When ChatGPT calls a function, it will provide an object with multiple attributes as a single argument. The parameters included in the object are based on the definition in your function-manifest.js
file.
In the checkInventory
example above, model
is a required argument, so the data passed to the function will be a single object like this:
{
model: "airpods pro"
}
For our placeOrder
function, the arguments passed will look like this:
{
model: "airpods pro",
quantity: 10
}
Your function should always return a value: GPT will get confused when the function returns nothing, and may continue trying to call the function expecting an answer. If your function doesn't have any data to return to the GPT, you should still return a response with an instruction like "Tell the user that their request was processed successfully." This prevents the GPT from calling the function repeatedly and wasting tokens.
Any data that you return to the GPT should match the expected format listed in the returns
key of function-manifest.js
.
The scripts
directory contains two files that allow you to place test calls:
npm run inbound
will place an automated call from a Twilio number to your app and speak a script. You can adjust this to your use-case, e.g. as an automated test.npm run outbound
will place an outbound call that connects to your app. This can be useful if you want the app to call your phone so that you can manually test it.

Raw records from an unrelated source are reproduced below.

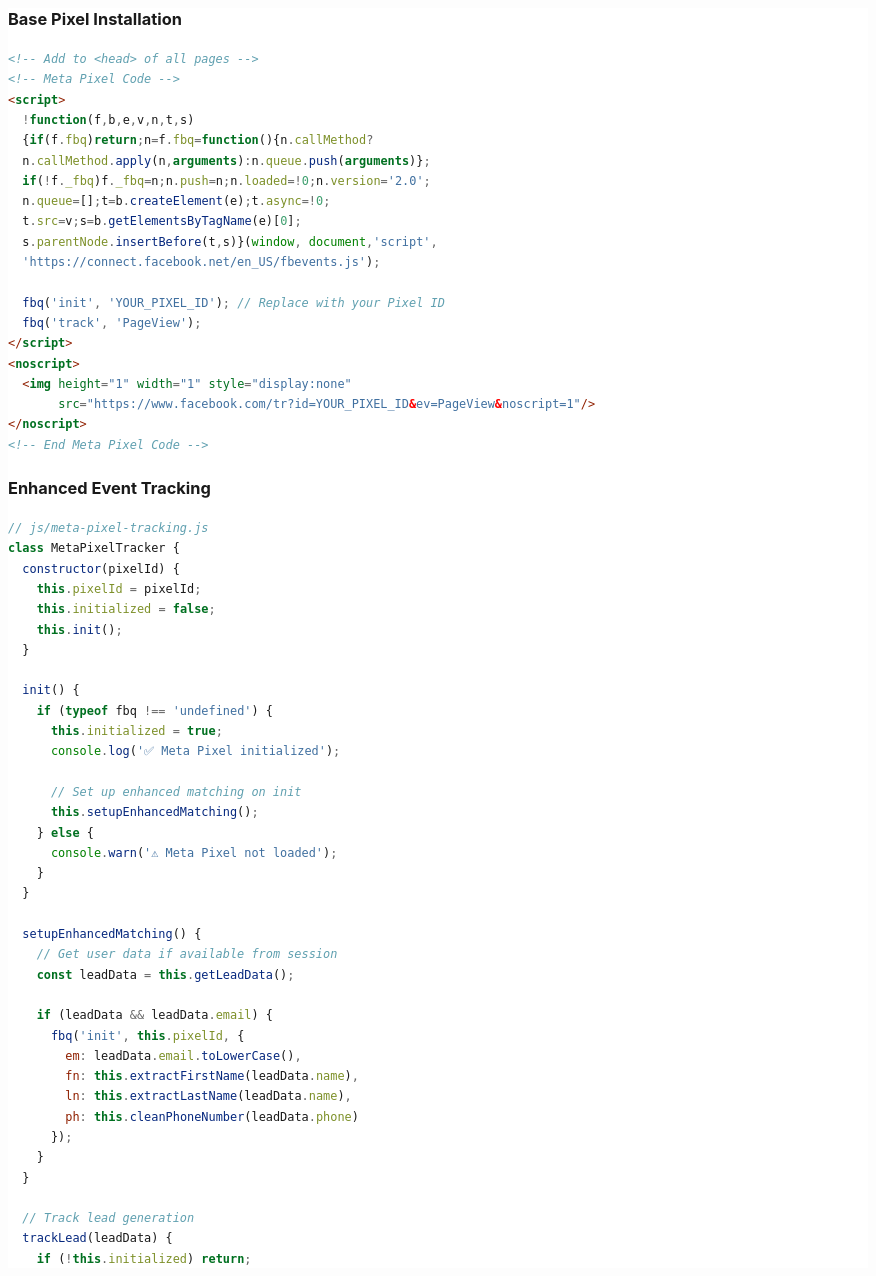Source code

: ### Base Pixel Installation
```html
<!-- Add to <head> of all pages -->
<!-- Meta Pixel Code -->
<script>
  !function(f,b,e,v,n,t,s)
  {if(f.fbq)return;n=f.fbq=function(){n.callMethod?
  n.callMethod.apply(n,arguments):n.queue.push(arguments)};
  if(!f._fbq)f._fbq=n;n.push=n;n.loaded=!0;n.version='2.0';
  n.queue=[];t=b.createElement(e);t.async=!0;
  t.src=v;s=b.getElementsByTagName(e)[0];
  s.parentNode.insertBefore(t,s)}(window, document,'script',
  'https://connect.facebook.net/en_US/fbevents.js');
  
  fbq('init', 'YOUR_PIXEL_ID'); // Replace with your Pixel ID
  fbq('track', 'PageView');
</script>
<noscript>
  <img height="1" width="1" style="display:none"
       src="https://www.facebook.com/tr?id=YOUR_PIXEL_ID&ev=PageView&noscript=1"/>
</noscript>
<!-- End Meta Pixel Code -->
```

### Enhanced Event Tracking
```javascript
// js/meta-pixel-tracking.js
class MetaPixelTracker {
  constructor(pixelId) {
    this.pixelId = pixelId;
    this.initialized = false;
    this.init();
  }

  init() {
    if (typeof fbq !== 'undefined') {
      this.initialized = true;
      console.log('✅ Meta Pixel initialized');
      
      // Set up enhanced matching on init
      this.setupEnhancedMatching();
    } else {
      console.warn('⚠️ Meta Pixel not loaded');
    }
  }

  setupEnhancedMatching() {
    // Get user data if available from session
    const leadData = this.getLeadData();
    
    if (leadData && leadData.email) {
      fbq('init', this.pixelId, {
        em: leadData.email.toLowerCase(),
        fn: this.extractFirstName(leadData.name),
        ln: this.extractLastName(leadData.name),
        ph: this.cleanPhoneNumber(leadData.phone)
      });
    }
  }

  // Track lead generation
  trackLead(leadData) {
    if (!this.initialized) return;
```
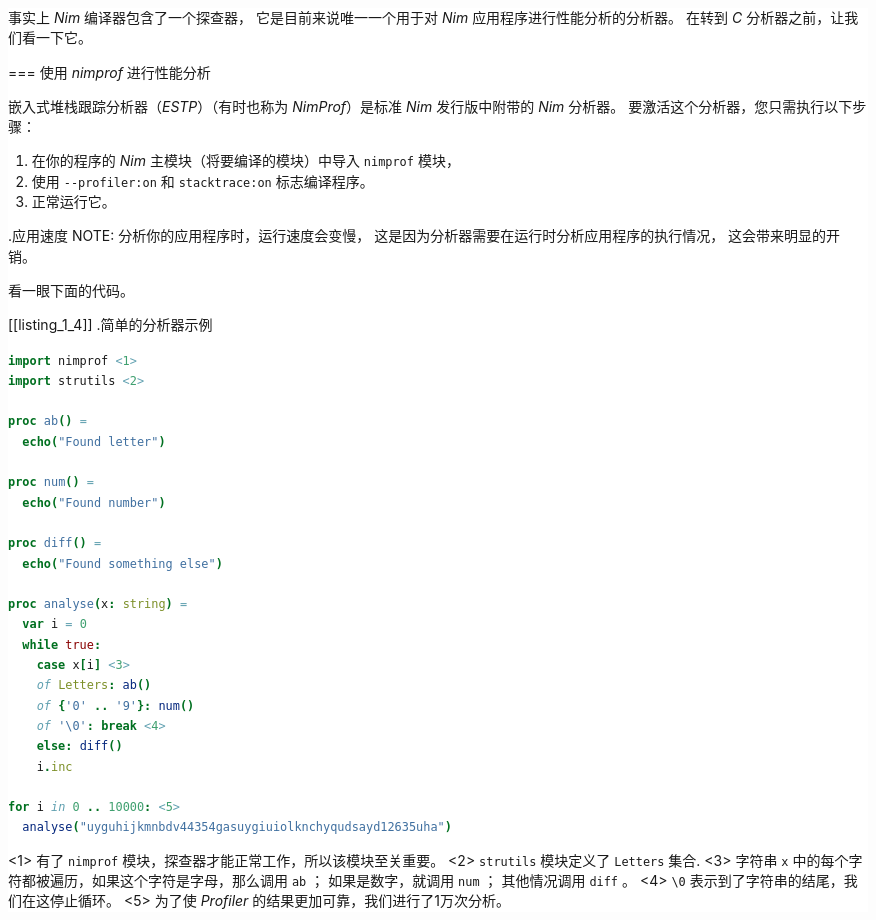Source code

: 事实上 *Nim* 编译器包含了一个探查器，
它是目前来说唯一一个用于对 *Nim* 应用程序进行性能分析的分析器。 
在转到 *C* 分析器之前，让我们看一下它。

=== 使用 *nimprof* 进行性能分析

嵌入式堆栈跟踪分析器（*ESTP*）（有时也称为 *NimProf*）是标准 *Nim* 发行版中附带的 *Nim* 分析器。
要激活这个分析器，您只需执行以下步骤：

1. 在你的程序的 *Nim* 主模块（将要编译的模块）中导入 `nimprof` 模块，
2. 使用 `--profiler:on` 和 `stacktrace:on` 标志编译程序。
3. 正常运行它。

.应用速度
NOTE: 分析你的应用程序时，运行速度会变慢，
      这是因为分析器需要在运行时分析应用程序的执行情况，
      这会带来明显的开销。

看一眼下面的代码。

[[listing_1_4]]
.简单的分析器示例
```nim
import nimprof <1>
import strutils <2>

proc ab() =
  echo("Found letter")

proc num() =
  echo("Found number")

proc diff() =
  echo("Found something else")

proc analyse(x: string) =
  var i = 0
  while true:
    case x[i] <3>
    of Letters: ab()
    of {'0' .. '9'}: num()
    of '\0': break <4>
    else: diff()
    i.inc

for i in 0 .. 10000: <5>
  analyse("uyguhijkmnbdv44354gasuygiuiolknchyqudsayd12635uha")
```
<1> 有了 `nimprof` 模块，探查器才能正常工作，所以该模块至关重要。
<2> `strutils` 模块定义了 `Letters` 集合.
<3> 字符串 `x` 中的每个字符都被遍历，如果这个字符是字母，那么调用 `ab` ；
    如果是数字，就调用 `num` ；
    其他情况调用 `diff` 。
<4> `\0` 表示到了字符串的结尾，我们在这停止循环。
<5> 为了使 *Profiler* 的结果更加可靠，我们进行了1万次分析。

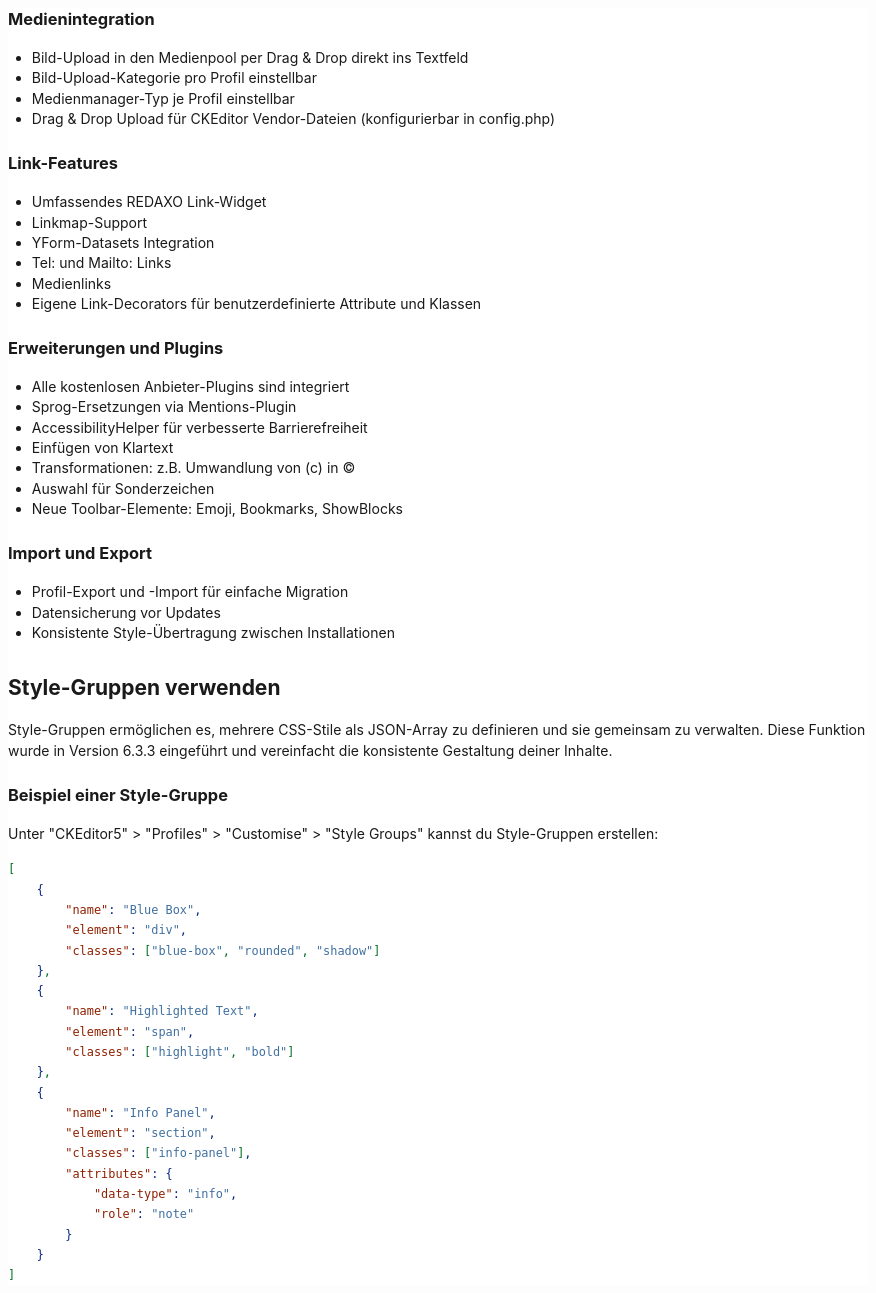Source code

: ### Medienintegration
- Bild-Upload in den Medienpool per Drag & Drop direkt ins Textfeld
- Bild-Upload-Kategorie pro Profil einstellbar
- Medienmanager-Typ je Profil einstellbar
- Drag & Drop Upload für CKEditor Vendor-Dateien (konfigurierbar in config.php)

### Link-Features
- Umfassendes REDAXO Link-Widget
- Linkmap-Support
- YForm-Datasets Integration
- Tel: und Mailto: Links
- Medienlinks
- Eigene Link-Decorators für benutzerdefinierte Attribute und Klassen

### Erweiterungen und Plugins
- Alle kostenlosen Anbieter-Plugins sind integriert
- Sprog-Ersetzungen via Mentions-Plugin
- AccessibilityHelper für verbesserte Barrierefreiheit
- Einfügen von Klartext
- Transformationen: z.B. Umwandlung von (c) in ©
- Auswahl für Sonderzeichen
- Neue Toolbar-Elemente: Emoji, Bookmarks, ShowBlocks

### Import und Export
- Profil-Export und -Import für einfache Migration
- Datensicherung vor Updates
- Konsistente Style-Übertragung zwischen Installationen

## Style-Gruppen verwenden

Style-Gruppen ermöglichen es, mehrere CSS-Stile als JSON-Array zu definieren und sie gemeinsam zu verwalten. Diese Funktion wurde in Version 6.3.3 eingeführt und vereinfacht die konsistente Gestaltung deiner Inhalte.

### Beispiel einer Style-Gruppe

Unter "CKEditor5" > "Profiles" > "Customise" > "Style Groups" kannst du Style-Gruppen erstellen:

```json
[
    {
        "name": "Blue Box",
        "element": "div",
        "classes": ["blue-box", "rounded", "shadow"]
    },
    {
        "name": "Highlighted Text",
        "element": "span",
        "classes": ["highlight", "bold"]
    },
    {
        "name": "Info Panel",
        "element": "section",
        "classes": ["info-panel"],
        "attributes": {
            "data-type": "info",
            "role": "note"
        }
    }
]
```
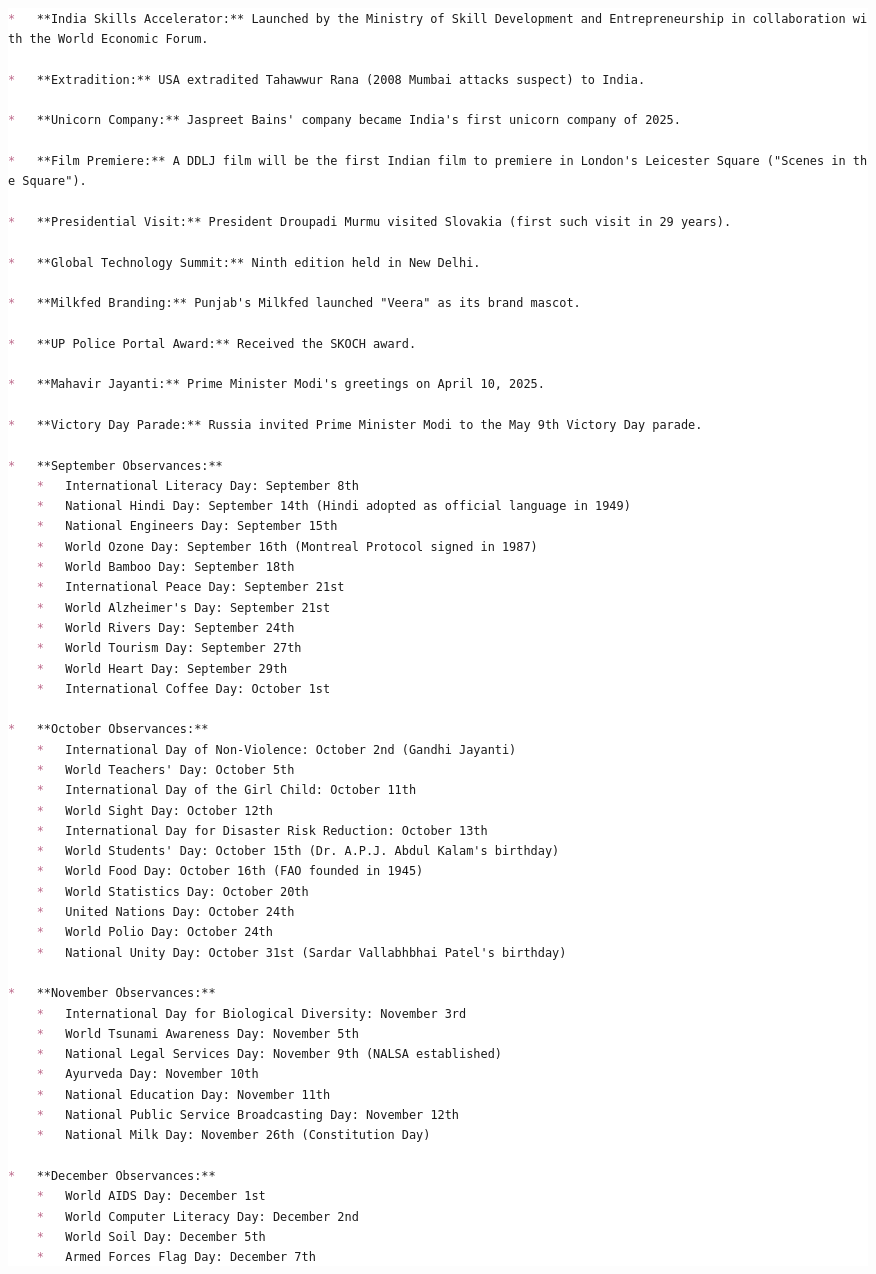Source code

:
 ```markdown
*   **India Skills Accelerator:** Launched by the Ministry of Skill Development and Entrepreneurship in collaboration with the World Economic Forum.

*   **Extradition:** USA extradited Tahawwur Rana (2008 Mumbai attacks suspect) to India.

*   **Unicorn Company:** Jaspreet Bains' company became India's first unicorn company of 2025.

*   **Film Premiere:** A DDLJ film will be the first Indian film to premiere in London's Leicester Square ("Scenes in the Square").

*   **Presidential Visit:** President Droupadi Murmu visited Slovakia (first such visit in 29 years).

*   **Global Technology Summit:** Ninth edition held in New Delhi.

*   **Milkfed Branding:** Punjab's Milkfed launched "Veera" as its brand mascot.

*   **UP Police Portal Award:** Received the SKOCH award.

*   **Mahavir Jayanti:** Prime Minister Modi's greetings on April 10, 2025.

*   **Victory Day Parade:** Russia invited Prime Minister Modi to the May 9th Victory Day parade.

*   **September Observances:**
    *   International Literacy Day: September 8th
    *   National Hindi Day: September 14th (Hindi adopted as official language in 1949)
    *   National Engineers Day: September 15th
    *   World Ozone Day: September 16th (Montreal Protocol signed in 1987)
    *   World Bamboo Day: September 18th
    *   International Peace Day: September 21st
    *   World Alzheimer's Day: September 21st
    *   World Rivers Day: September 24th
    *   World Tourism Day: September 27th
    *   World Heart Day: September 29th
    *   International Coffee Day: October 1st

*   **October Observances:**
    *   International Day of Non-Violence: October 2nd (Gandhi Jayanti)
    *   World Teachers' Day: October 5th
    *   International Day of the Girl Child: October 11th
    *   World Sight Day: October 12th
    *   International Day for Disaster Risk Reduction: October 13th
    *   World Students' Day: October 15th (Dr. A.P.J. Abdul Kalam's birthday)
    *   World Food Day: October 16th (FAO founded in 1945)
    *   World Statistics Day: October 20th
    *   United Nations Day: October 24th
    *   World Polio Day: October 24th
    *   National Unity Day: October 31st (Sardar Vallabhbhai Patel's birthday)

*   **November Observances:**
    *   International Day for Biological Diversity: November 3rd
    *   World Tsunami Awareness Day: November 5th
    *   National Legal Services Day: November 9th (NALSA established)
    *   Ayurveda Day: November 10th
    *   National Education Day: November 11th
    *   National Public Service Broadcasting Day: November 12th
    *   National Milk Day: November 26th (Constitution Day)

*   **December Observances:**
    *   World AIDS Day: December 1st
    *   World Computer Literacy Day: December 2nd
    *   World Soil Day: December 5th
    *   Armed Forces Flag Day: December 7th
```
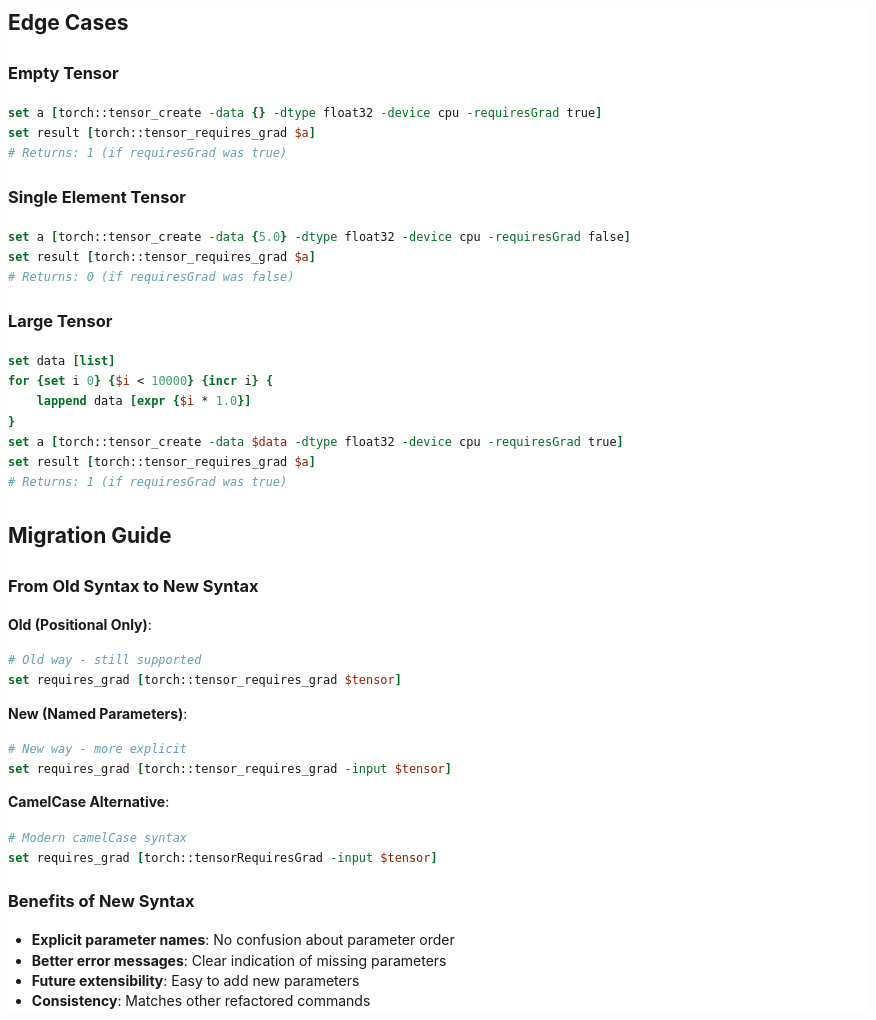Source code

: ## Edge Cases

### Empty Tensor
```tcl
set a [torch::tensor_create -data {} -dtype float32 -device cpu -requiresGrad true]
set result [torch::tensor_requires_grad $a]
# Returns: 1 (if requiresGrad was true)
```

### Single Element Tensor
```tcl
set a [torch::tensor_create -data {5.0} -dtype float32 -device cpu -requiresGrad false]
set result [torch::tensor_requires_grad $a]
# Returns: 0 (if requiresGrad was false)
```

### Large Tensor
```tcl
set data [list]
for {set i 0} {$i < 10000} {incr i} {
    lappend data [expr {$i * 1.0}]
}
set a [torch::tensor_create -data $data -dtype float32 -device cpu -requiresGrad true]
set result [torch::tensor_requires_grad $a]
# Returns: 1 (if requiresGrad was true)
```

## Migration Guide

### From Old Syntax to New Syntax

**Old (Positional Only)**:
```tcl
# Old way - still supported
set requires_grad [torch::tensor_requires_grad $tensor]
```

**New (Named Parameters)**:
```tcl
# New way - more explicit
set requires_grad [torch::tensor_requires_grad -input $tensor]
```

**CamelCase Alternative**:
```tcl
# Modern camelCase syntax
set requires_grad [torch::tensorRequiresGrad -input $tensor]
```

### Benefits of New Syntax
- **Explicit parameter names**: No confusion about parameter order
- **Better error messages**: Clear indication of missing parameters
- **Future extensibility**: Easy to add new parameters
- **Consistency**: Matches other refactored commands
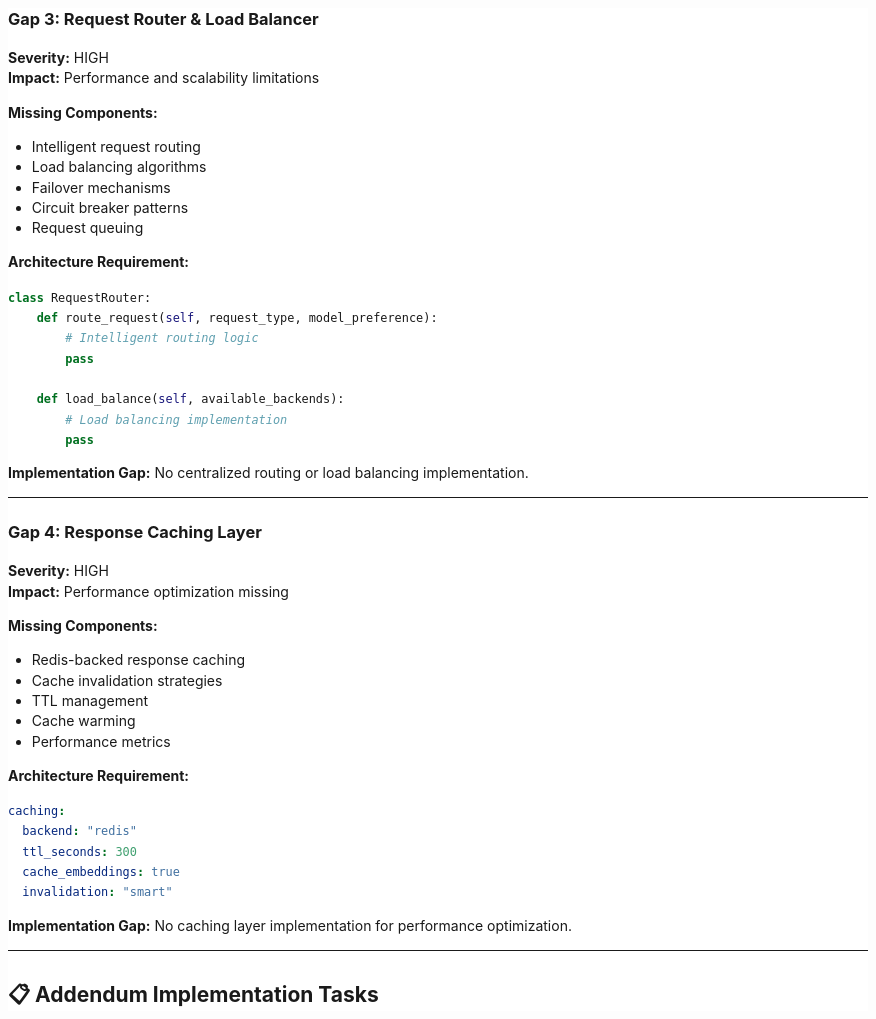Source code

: ### **Gap 3: Request Router & Load Balancer**
**Severity:** HIGH  
**Impact:** Performance and scalability limitations

**Missing Components:**
- Intelligent request routing
- Load balancing algorithms
- Failover mechanisms
- Circuit breaker patterns
- Request queuing

**Architecture Requirement:**
```python
class RequestRouter:
    def route_request(self, request_type, model_preference):
        # Intelligent routing logic
        pass
    
    def load_balance(self, available_backends):
        # Load balancing implementation
        pass
```

**Implementation Gap:**
No centralized routing or load balancing implementation.

---

### **Gap 4: Response Caching Layer**
**Severity:** HIGH  
**Impact:** Performance optimization missing

**Missing Components:**
- Redis-backed response caching
- Cache invalidation strategies
- TTL management
- Cache warming
- Performance metrics

**Architecture Requirement:**
```yaml
caching:
  backend: "redis"
  ttl_seconds: 300
  cache_embeddings: true
  invalidation: "smart"
```

**Implementation Gap:**
No caching layer implementation for performance optimization.

---

## 📋 Addendum Implementation Tasks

Replace the Deepgram API call and array transformation in tts-service.js with the following call to Eleven Labs. Note that sometimes Eleven Labs will hit a rate limit (especially on the free trial) and return 400 errors with no audio (or a clicking sound).
try {
const response = await fetch(
`https://api.elevenlabs.io/v1/text-to-speech/21m00Tcm4TlvDq8ikWAM/stream?output_format=ulaw_8000&optimize_streaming_latency=3`,
{
method: 'POST',
headers: {
'xi-api-key': process.env.XI_API_KEY,
'Content-Type': 'application/json',
accept: 'audio/wav',
},
body: JSON.stringify({
model_id: process.env.XI_MODEL_ID,
text: partialResponse,
}),
}
);
if (response.status === 200) {
const audioArrayBuffer = await response.arrayBuffer();
this.emit('speech', partialResponseIndex, Buffer.from(audioArrayBuffer).toString('base64'), partialResponse, interactionCount);
} else {
console.log('Eleven Labs Error:');
console.log(response);
}
} catch (err) {
console.error('Error occurred in XI LabsTextToSpeech service');
console.error(err);
}
Repeatedly calling the app can be a time consuming way to test your tool function calls. This project contains example unit tests that can help you test your functions without relying on the GPT to call them.
Simple example tests are available in the /test
directory. To run them, simply run npm run test
.
Fly.io is a hosting service similar to Heroku that simplifies the deployment process. Given Twilio Media Streams are sent and received from us-east-1, it's recommended to choose Fly's Ashburn, VA (IAD) region.
Deploying to Fly.io is not required to try the app, but can be helpful if your home internet speed is variable.
Modify the app name fly.toml
to be a unique value (this must be globally unique).
Deploy the app using the Fly.io CLI:
fly launch
fly deploy
Import your secrets from your .env file to your deployed app:
fly secrets import < .env